• **WRITTEN TASK**: Where a record holds a picture, leave the picture out; otherwise repeat every record exactly.

----

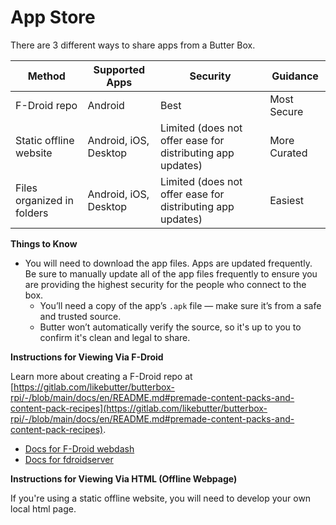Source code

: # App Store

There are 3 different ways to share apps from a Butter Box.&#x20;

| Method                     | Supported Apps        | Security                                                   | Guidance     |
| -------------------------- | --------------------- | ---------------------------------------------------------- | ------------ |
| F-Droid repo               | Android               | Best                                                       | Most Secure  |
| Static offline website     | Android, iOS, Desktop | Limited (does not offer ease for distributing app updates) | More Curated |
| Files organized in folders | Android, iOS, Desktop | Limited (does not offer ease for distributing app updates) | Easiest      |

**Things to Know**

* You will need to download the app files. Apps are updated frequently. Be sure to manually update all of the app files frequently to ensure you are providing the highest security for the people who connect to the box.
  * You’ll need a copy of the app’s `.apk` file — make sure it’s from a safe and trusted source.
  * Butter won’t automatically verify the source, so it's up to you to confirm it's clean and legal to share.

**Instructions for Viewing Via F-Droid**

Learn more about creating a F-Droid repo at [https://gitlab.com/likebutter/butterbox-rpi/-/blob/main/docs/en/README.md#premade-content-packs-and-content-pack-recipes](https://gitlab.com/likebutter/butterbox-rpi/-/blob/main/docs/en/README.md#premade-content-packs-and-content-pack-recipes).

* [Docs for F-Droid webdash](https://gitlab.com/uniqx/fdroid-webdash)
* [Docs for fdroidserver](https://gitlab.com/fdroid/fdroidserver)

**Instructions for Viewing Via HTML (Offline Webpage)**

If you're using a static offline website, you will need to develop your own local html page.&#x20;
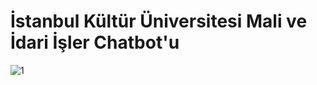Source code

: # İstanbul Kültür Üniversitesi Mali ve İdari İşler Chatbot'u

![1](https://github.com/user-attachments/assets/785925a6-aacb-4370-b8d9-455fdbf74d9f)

----

• **PROBLEM SOLUTION**:
Source code

: # App Store

There are 3 different ways to share apps from a Butter Box.&#x20;

| Method                     | Supported Apps        | Security                                                   | Guidance     |
| -------------------------- | --------------------- | ---------------------------------------------------------- | ------------ |
| F-Droid repo               | Android               | Best                                                       | Most Secure  |
| Static offline website     | Android, iOS, Desktop | Limited (does not offer ease for distributing app updates) | More Curated |
| Files organized in folders | Android, iOS, Desktop | Limited (does not offer ease for distributing app updates) | Easiest      |

**Things to Know**

* You will need to download the app files. Apps are updated frequently. Be sure to manually update all of the app files frequently to ensure you are providing the highest security for the people who connect to the box.
  * You’ll need a copy of the app’s `.apk` file — make sure it’s from a safe and trusted source.
  * Butter won’t automatically verify the source, so it's up to you to confirm it's clean and legal to share.

**Instructions for Viewing Via F-Droid**

Learn more about creating a F-Droid repo at [https://gitlab.com/likebutter/butterbox-rpi/-/blob/main/docs/en/README.md#premade-content-packs-and-content-pack-recipes](https://gitlab.com/likebutter/butterbox-rpi/-/blob/main/docs/en/README.md#premade-content-packs-and-content-pack-recipes).

* [Docs for F-Droid webdash](https://gitlab.com/uniqx/fdroid-webdash)
* [Docs for fdroidserver](https://gitlab.com/fdroid/fdroidserver)

**Instructions for Viewing Via HTML (Offline Webpage)**

If you're using a static offline website, you will need to develop your own local html page.&#x20;
Source code

: # İstanbul Kültür Üniversitesi Mali ve İdari İşler Chatbot'u

![1](https://github.com/user-attachments/assets/785925a6-aacb-4370-b8d9-455fdbf74d9f)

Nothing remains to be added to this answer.